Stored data
= Beginning of Section =

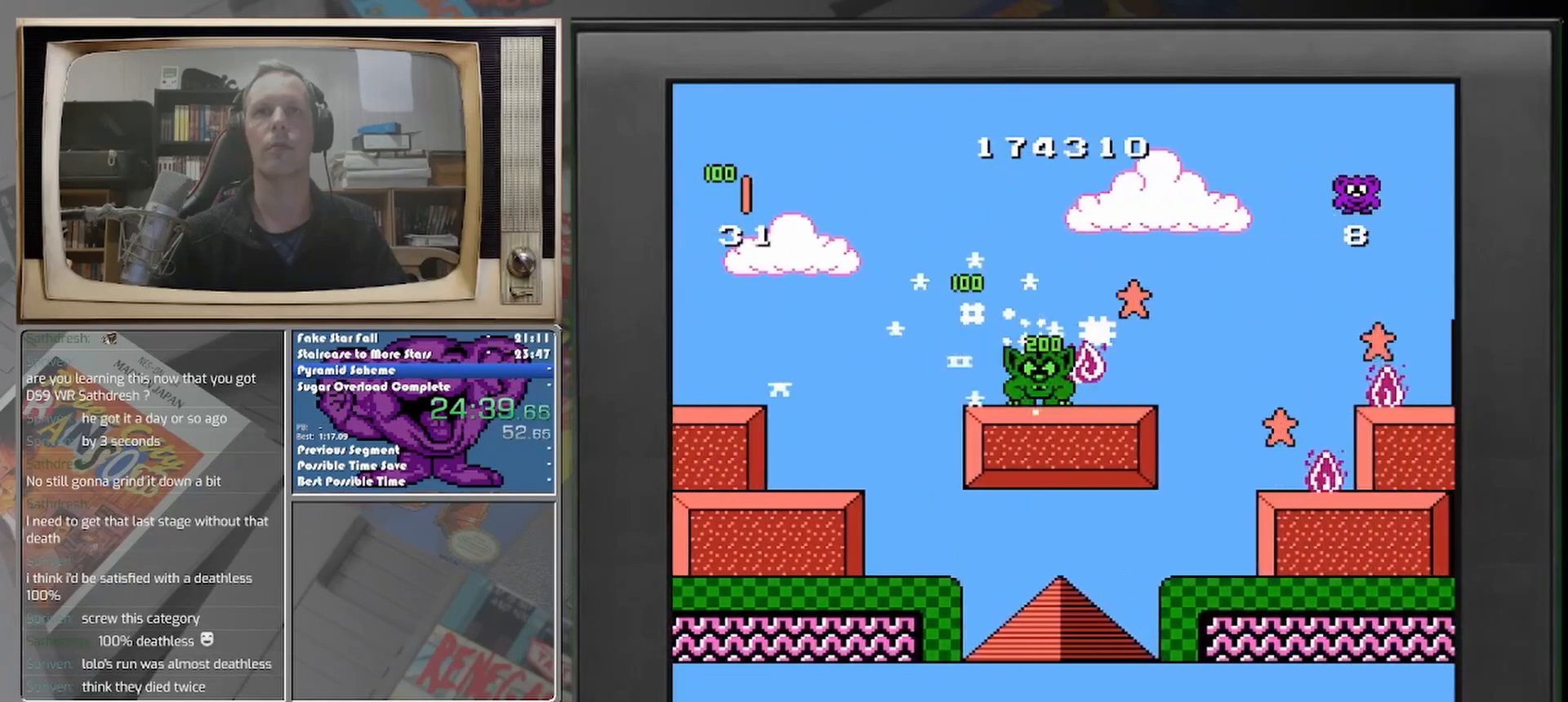
{"buttons": [], "events": [[42, "DPAD_RIGHT", "down"], [333, "DPAD_RIGHT", "up"]]}
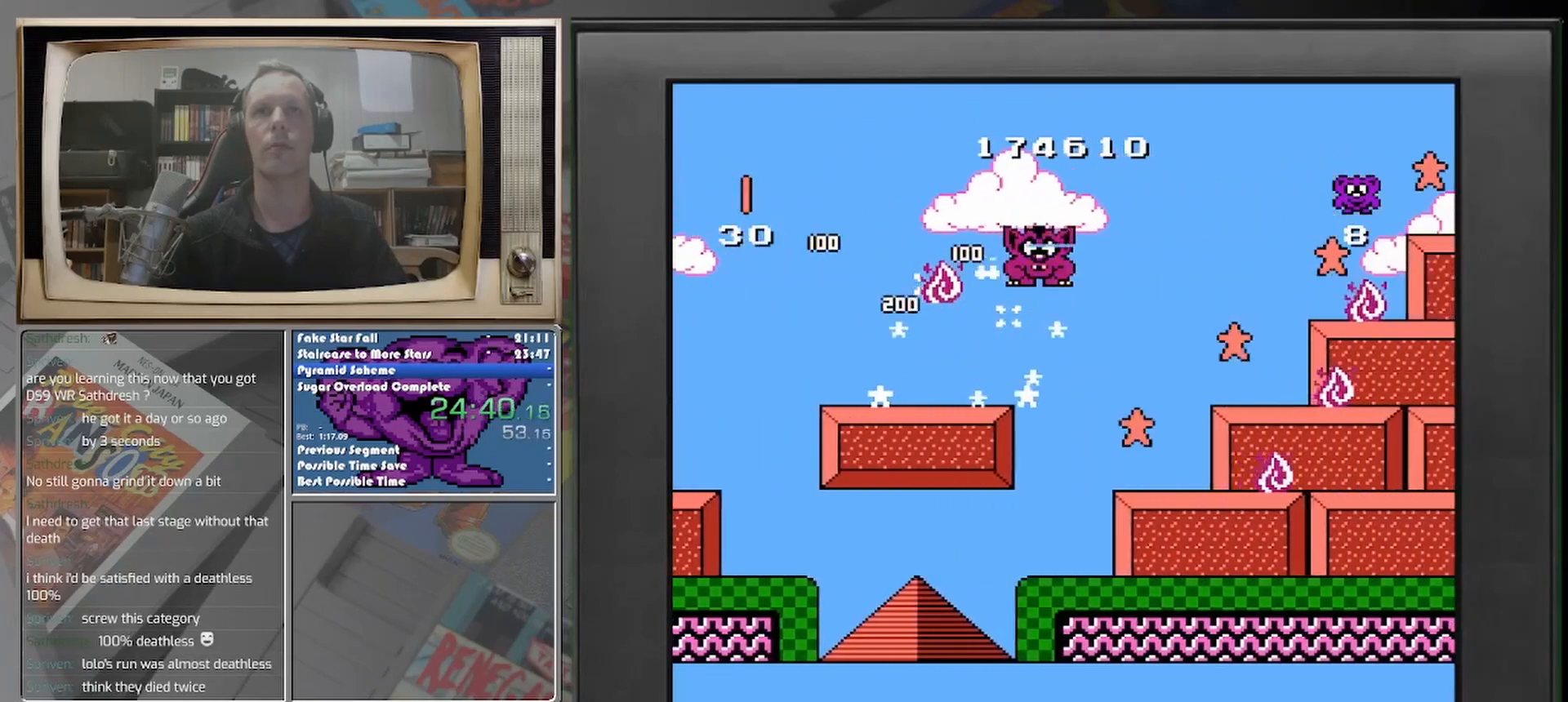
{"buttons": [], "events": [[83, "DPAD_RIGHT", "down"], [417, "DPAD_RIGHT", "up"]]}
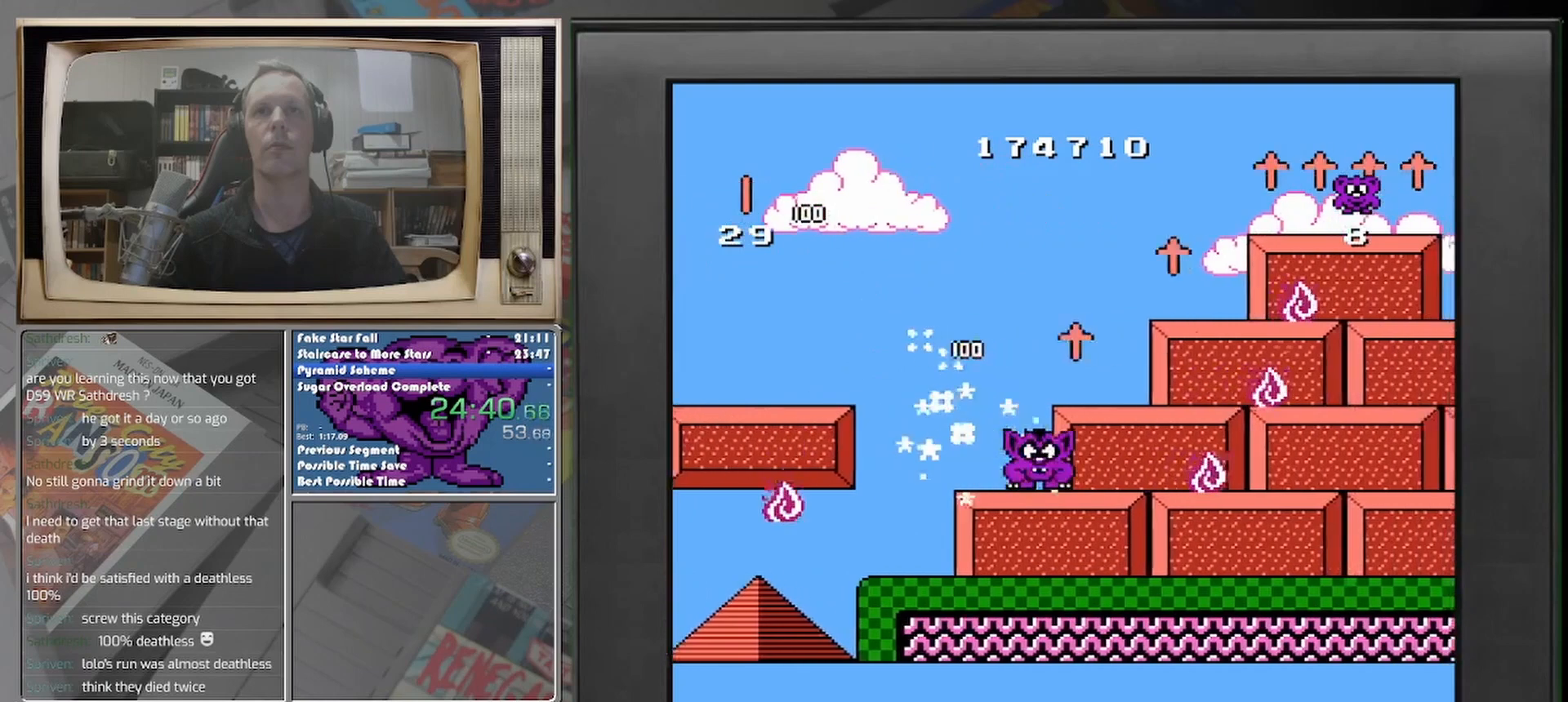
{"buttons": [], "events": [[42, "DPAD_RIGHT", "down"], [167, "DPAD_RIGHT", "up"], [375, "DPAD_RIGHT", "down"], [417, "DPAD_RIGHT", "up"]]}
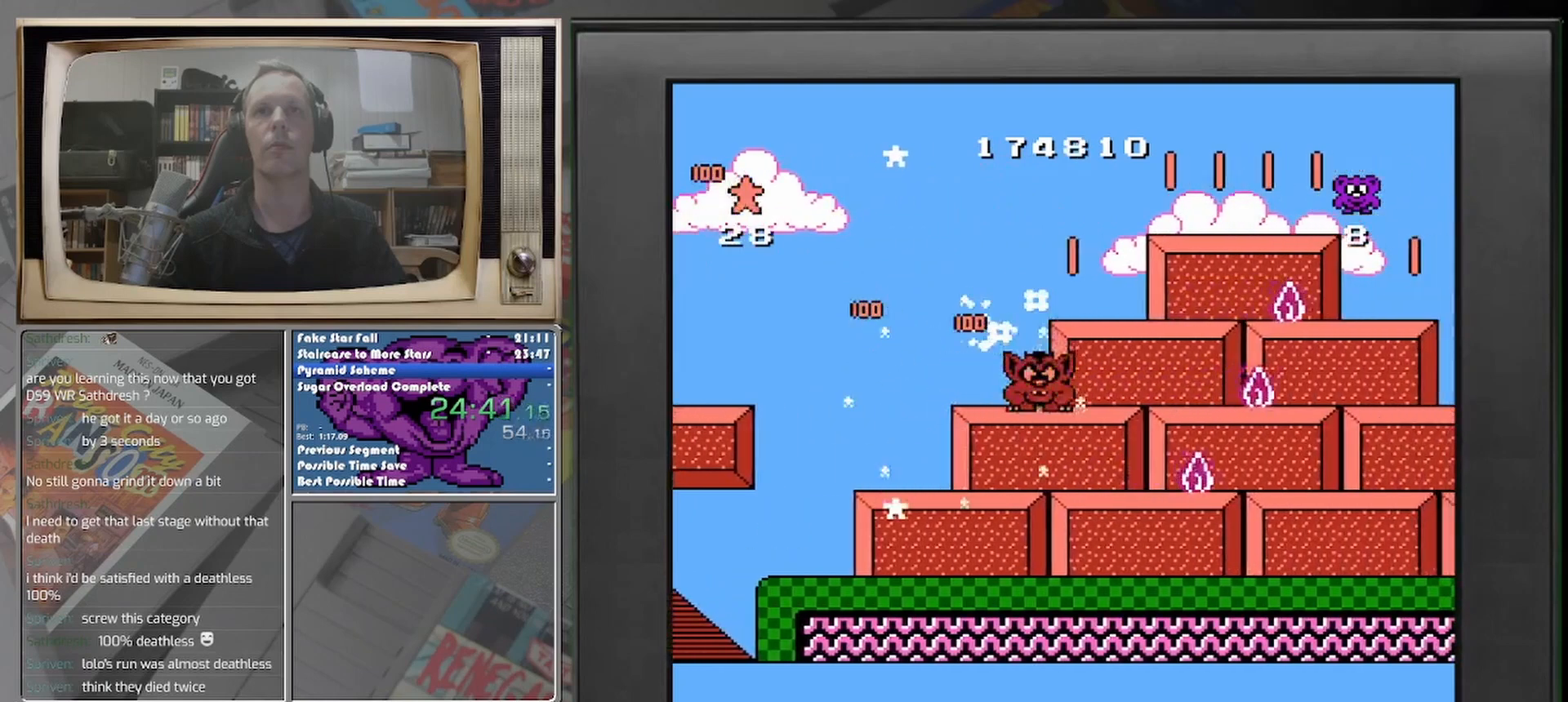
{"buttons": [], "events": [[208, "DPAD_RIGHT", "down"], [292, "DPAD_RIGHT", "up"]]}
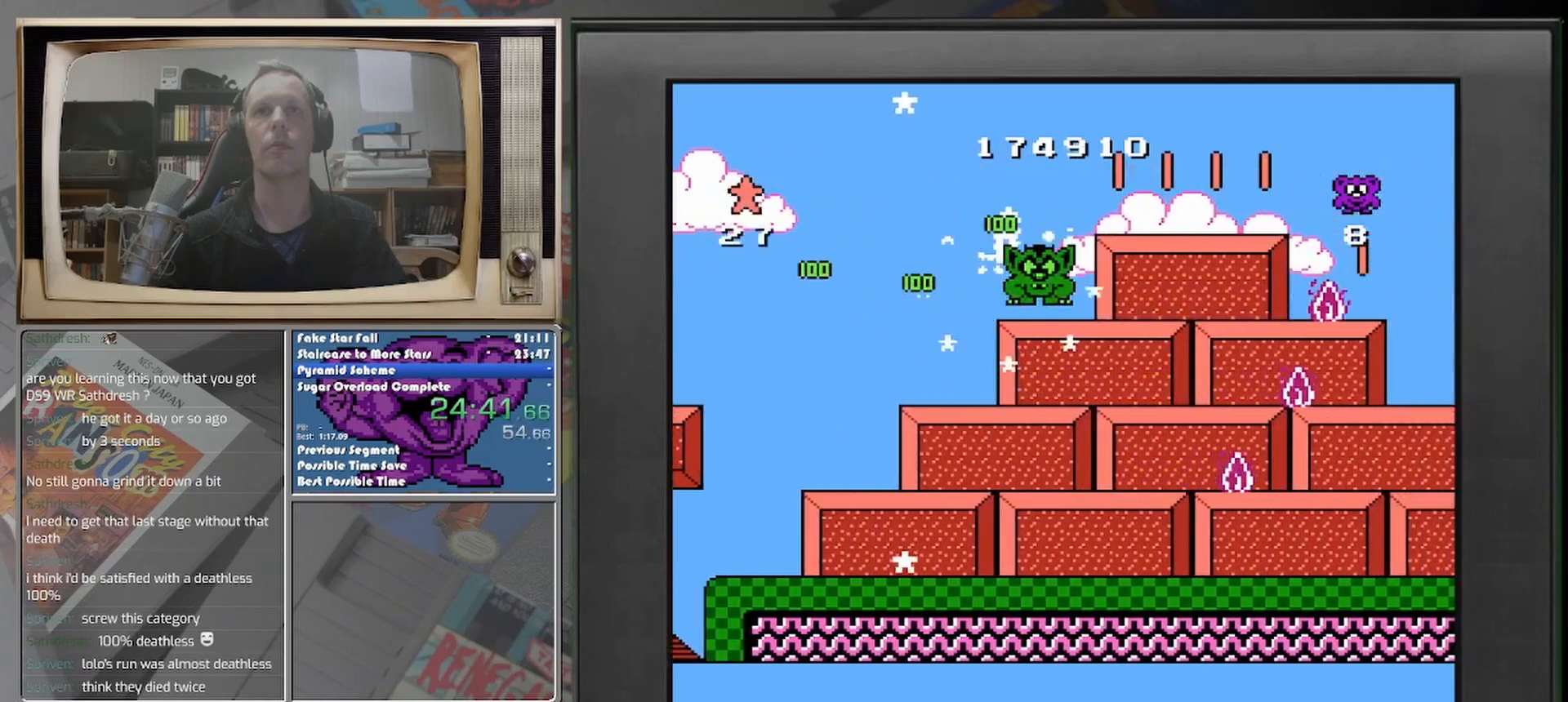
{"buttons": ["DPAD_RIGHT"], "events": [[167, "DPAD_RIGHT", "down"]]}
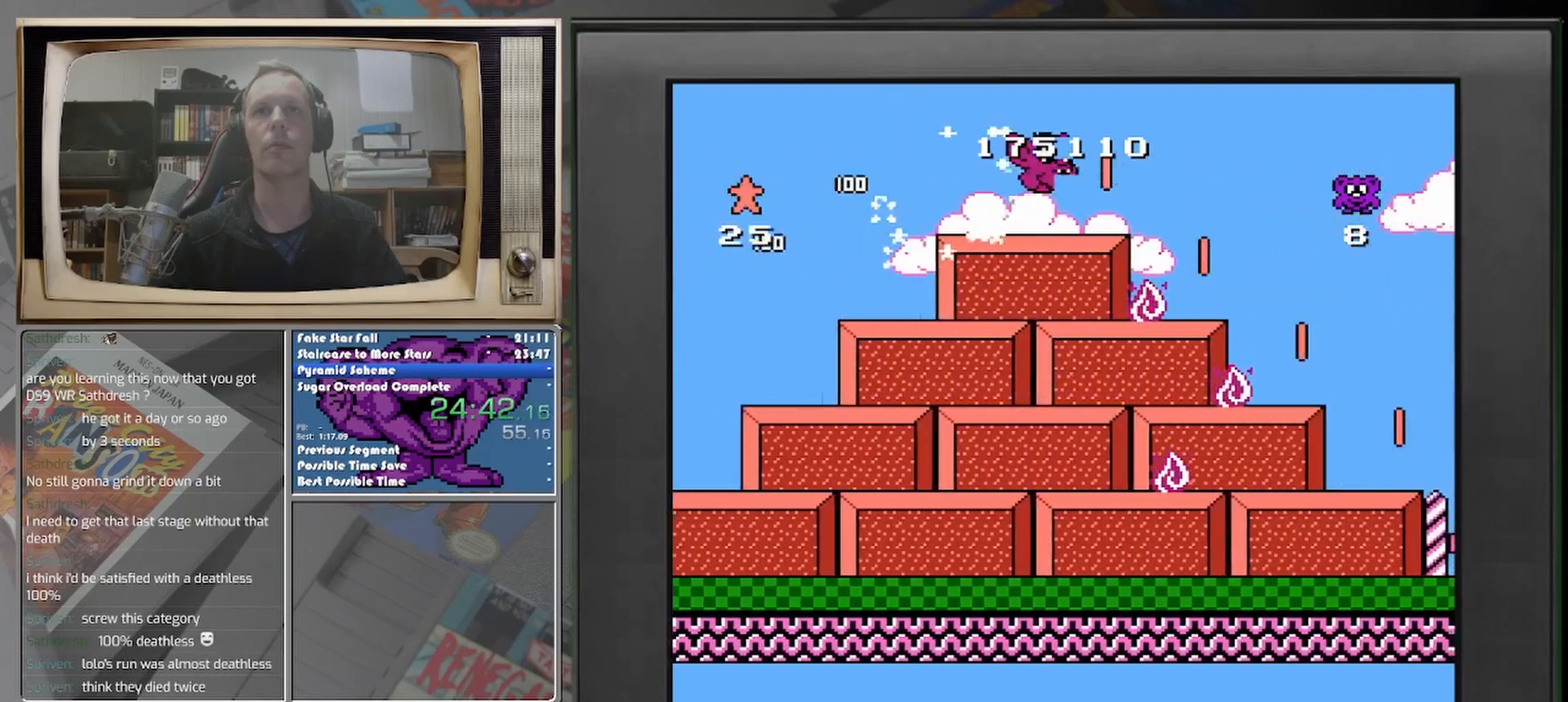
{"buttons": [], "events": [[500, "DPAD_RIGHT", "up"]]}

= End of Section =

From the data above, show each line that contains "down".

{"buttons": [], "events": [[42, "DPAD_RIGHT", "down"], [333, "DPAD_RIGHT", "up"]]}
{"buttons": [], "events": [[83, "DPAD_RIGHT", "down"], [417, "DPAD_RIGHT", "up"]]}
{"buttons": [], "events": [[42, "DPAD_RIGHT", "down"], [167, "DPAD_RIGHT", "up"], [375, "DPAD_RIGHT", "down"], [417, "DPAD_RIGHT", "up"]]}
{"buttons": [], "events": [[208, "DPAD_RIGHT", "down"], [292, "DPAD_RIGHT", "up"]]}
{"buttons": ["DPAD_RIGHT"], "events": [[167, "DPAD_RIGHT", "down"]]}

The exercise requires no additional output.